_What the task requires_
Extract every line of text from the material and reproduce each one unchanged. Leave the pictures out of your answer.

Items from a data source
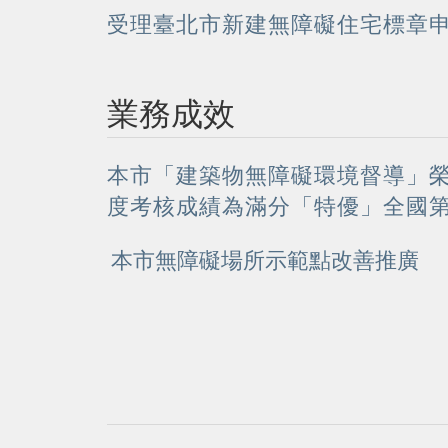
受理臺北市新建無障礙住宅標章
業務成效
本市「建築物無障礙環境督導」榮
度考核成績為滿分「特優」全國
本市無障礙場所示範點改善推廣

_Your response_
受理臺北市新建無障礙住宅標章
業務成效
本市「建築物無障礙環境督導」榮
度考核成績為滿分「特優」全國
本市無障礙場所示範點改善推廣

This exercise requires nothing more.